WASHINGTON – United States Helsinki Commission Chairman Christopher H. Smith (R-NJ) on Monday won passage of a resolution marking the 25th Anniversary of the Helsinki Final Act during the annual meeting of the Organization for Security and Cooperation in Europe’s Parliamentary Assembly. The resolution recalled the importance of the Helsinki process in promoting human rights, democracy and the rule of law within the 54 countries that participate in the OSCE.
The OSCE Parliamentary Assembly was held July 6 – 10, 2000 in Bucharest, Romania and included 249 parliamentarians from throughout the OSCE region. The resolution also highlights the critical role of human rights advocates, both historically and today, in pushing governments to respect the human rights and fundamental freedoms enshrined in the Helsinki Final Act. The resolution specifically recognized that some human rights defenders have been the target of retribution for their efforts to expose human rights abuses throughout Europe, while others have died as a result of their efforts to promote human rights.
“It is an honor to recognize the human rights defenders who serve to defend victims of human rights abuses only to become victims themselves, thanks to the willingness of some political leaders to look the other way in the face of blatant injustice,” Smith said. According to Smith, examples can be found in several OSCE countries of human rights advocates and attorneys, who are facing, or have faced, the problems described in the resolution. To illustrate this point, Smith described cases in Azerbaijan and Uzbekistan where human rights attorneys or members of non-governmental organizations have faced harassment, intimidation or violence as a result of their human rights activities and related criticism of their respective governments.
Smith cited two cases in Northern Ireland in which prominent defense attorneys were murdered because of their efforts to ensure respect for their clients’ due process rights and other human rights. In one case, Northern Ireland defense attorney Rosemary Nelson – a wife and mother of three young children – was murdered by a loyalist paramilitary group in a car bomb explosion on March 15, 1999. Ten years earlier, defense attorney Patrick Finucane was also murdered in his home by loyalist paramilitaries. Both attorneys were widely known in Belfast due to their legal representation of Catholic clients in politically sensitive cases. Both attorneys reported that members of the Royal Ulster Constabulary (RUC)-the Northern Ireland police force-made death threats against them while interviewing the attorneys’ clients without their attorneys present. Several human rights groups have alleged, and documented, that the circumstances surrounding the Nelson and Finucane murders strongly suggest collusion between members of the RUC, other British Government agents, and Loyalist paramilitaries in the murders. The British Government’s efforts to investigate the murders and the allegations of collusion have been riddled with problems and questions. To date, no one has been successfully prosecuted for either Finucane or Nelson’s murder.
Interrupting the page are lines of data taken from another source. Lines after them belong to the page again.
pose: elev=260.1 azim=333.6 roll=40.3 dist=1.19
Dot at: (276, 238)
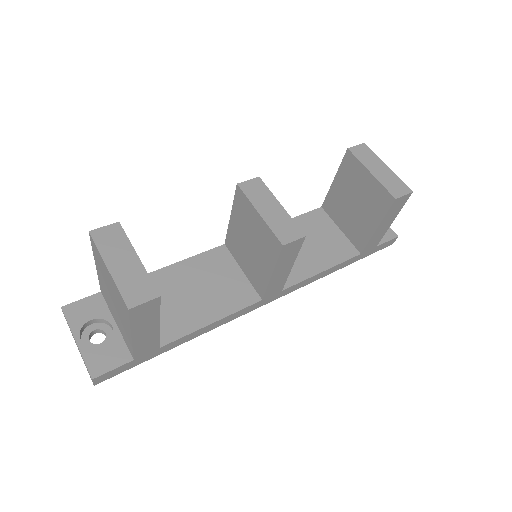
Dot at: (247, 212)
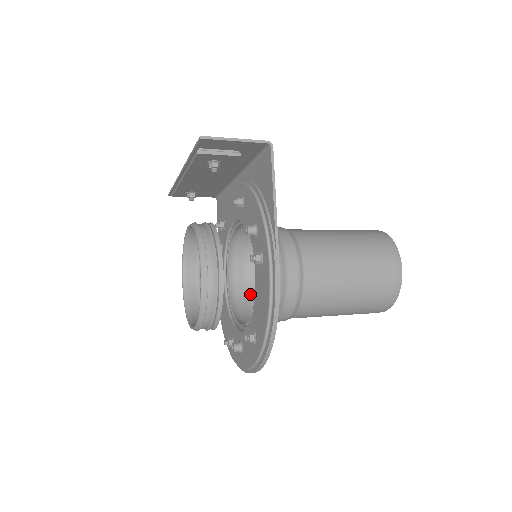
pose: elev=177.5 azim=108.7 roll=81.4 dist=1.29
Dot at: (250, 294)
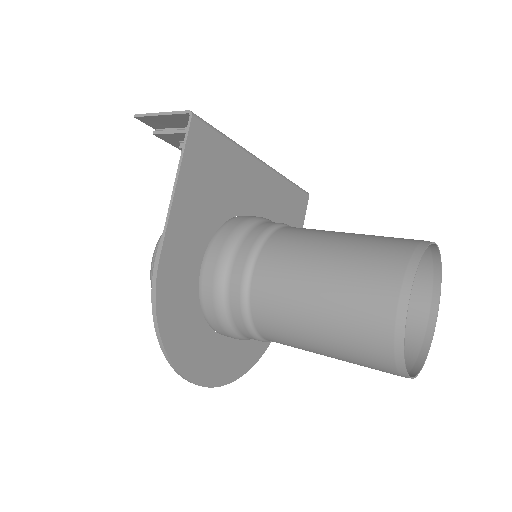
Dot at: occluded
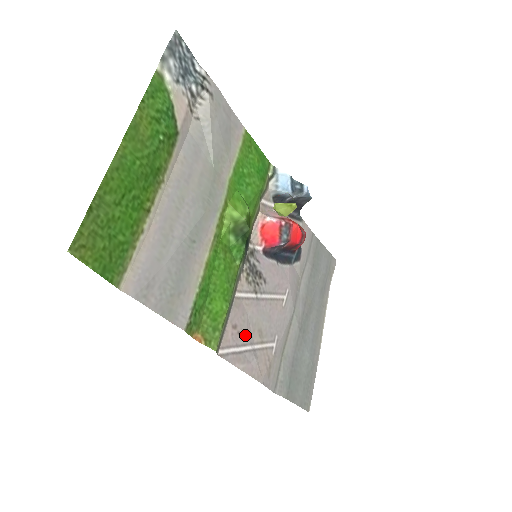
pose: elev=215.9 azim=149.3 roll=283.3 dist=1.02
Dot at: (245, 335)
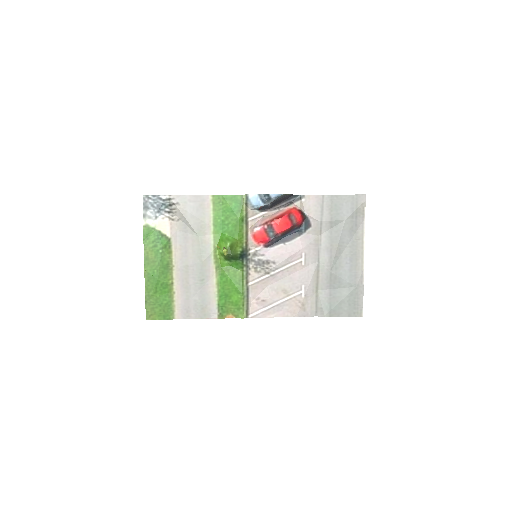
Dot at: (269, 299)
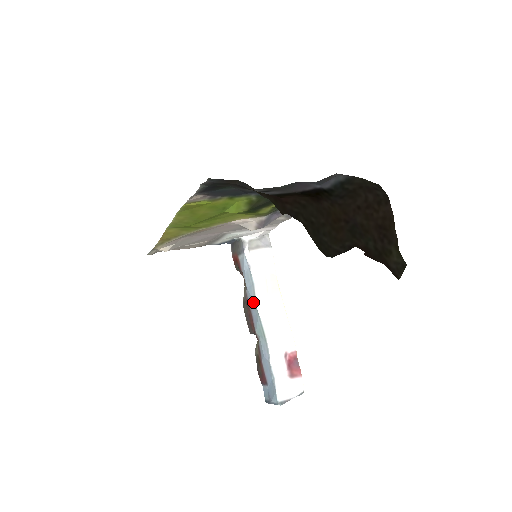
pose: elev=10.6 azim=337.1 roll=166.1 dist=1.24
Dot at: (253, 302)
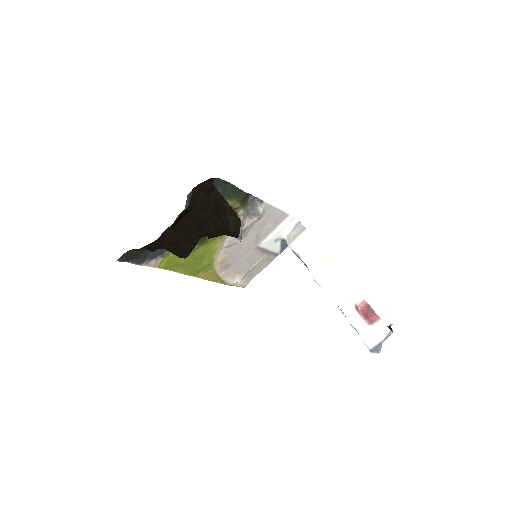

“Rosemary Nelson’s murder was a cowardly act by those who are the enemies of peace and justice in Northern Ireland,” Smith said. “Her death is a loss felt not just by her family and friends, but by all of us who advocate fundamental human rights.” After a fact-finding mission to Northern Ireland, the UN Special Rapporteur on the Independence of Judges and Lawyers found that “the RUC has engaged in activities which constitute intimidation, hindrance, harassment or improper interference” with defense attorneys. The Special Rapporteur described these activities as “consistent and systematic.”
On March 15, 2000, the first anniversary of Rosemary Nelson’s death, Nelson’s family presented to the British Government a petition signed by 100,000 people calling for an independent judicial inquiry into the circumstances surrounding her death. The British Government has rejected this and numerous other calls – including legislation (H.Res. 128) passed by the U.S. House of Representatives in April, 1999 – for independent inquiries into the circumstances surrounding the murders.
The resolution expresses the Parliamentary Assembly’s concern “that human rights defenders, including human rights attorneys, who are engaged in promoting and defending human rights and fundamental freedoms in the OSCE region today have been the targets of detention, harassment, intimidation, specious legal obstacles and criminal prosecution and, in some instances, violence directed against them, and that human rights attorneys have been stripped of their licenses or threatened with disbarment.” The resolution also suggests that “OSCE participating States must take steps to ensure the safety of human rights defenders and to hold accountable persons who are responsible for threatening, harassing or otherwise harming human rights defenders on account of their efforts to promote and defend human rights and fundamental freedoms.”